Alıntı Metin:
Saat 08.00 oldu mu.?

Ya da 07.30 gibi…

Belki de sabahın daha 06.00 sı işte.!!

Resmi dairelerin, okulların kapısını hizmetliler açardı.!

Daha çok karı/koca eşler tercih edilir, performansları göz kamaştırırdı.

Okulun merdivenlerini de, tuvaletlerini de onlar temizler,

Sobaları onlar yakar,

Okulun zilini dahi onlar çalardı.

Dahi değillerdi ama yüksünmeden çalışandılar.

Bilirim..! O günleri yaşayanlar da.!

Her sınıfta,

Her müdür ve öğretmenler odasında soba olurdu.

Bir de kendi odaları vardı ki;

Her sabah sobaların yakılması bu karı/koca müstahdemlere bakar, Öğrencilerin üşüyen elleri de, ısınan bedenleri de onlardan sorulurdu.

Ne günlerdi.!

O müstahdemler okulların her şeyi idi.

Görev Tanımı:
Okul hizmetlilerini anlatan yukarıdaki metnin "Belki de sabahın" sözleriyle başlayıp "performansları göz kamaştırırdı." sözleri de dahil olmak üzere bu sözlere kadar uzanan kısmını harfi harfine yeniden yazınız.

Veri Bölümü:
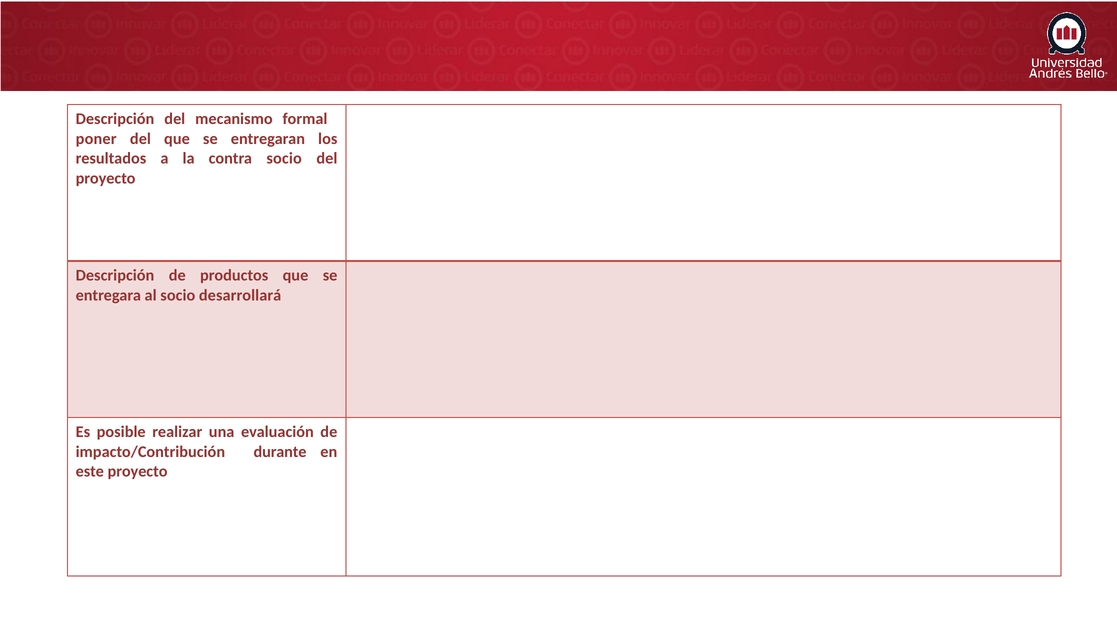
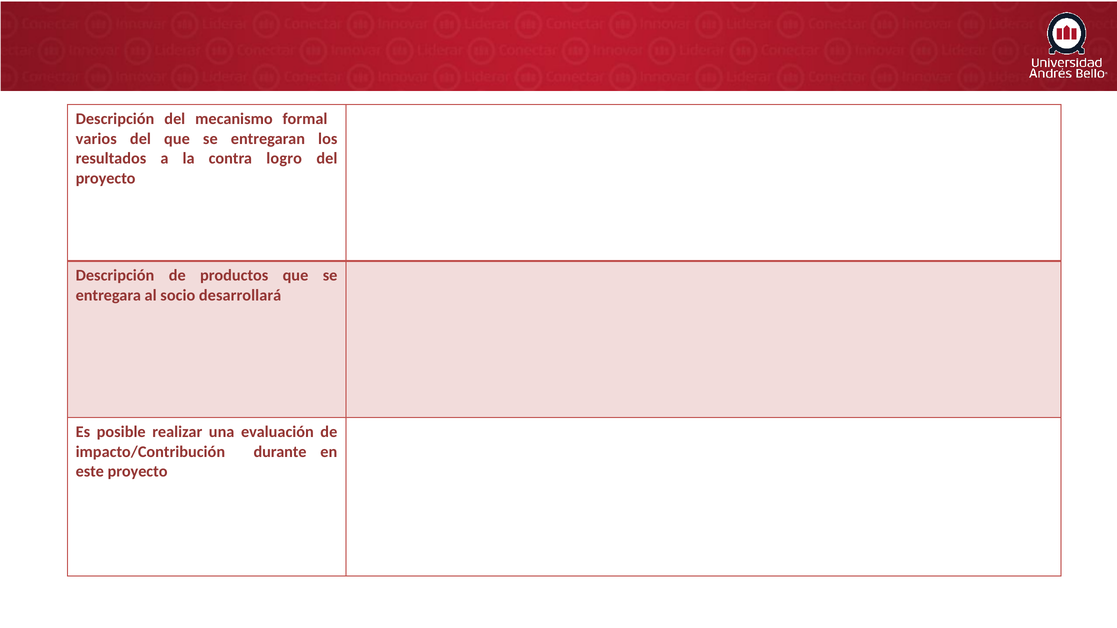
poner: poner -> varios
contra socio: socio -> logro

Yanıt:
Belki de sabahın daha 06.00 sı işte.!!

Resmi dairelerin, okulların kapısını hizmetliler açardı.!

Daha çok karı/koca eşler tercih edilir, performansları göz kamaştırırdı.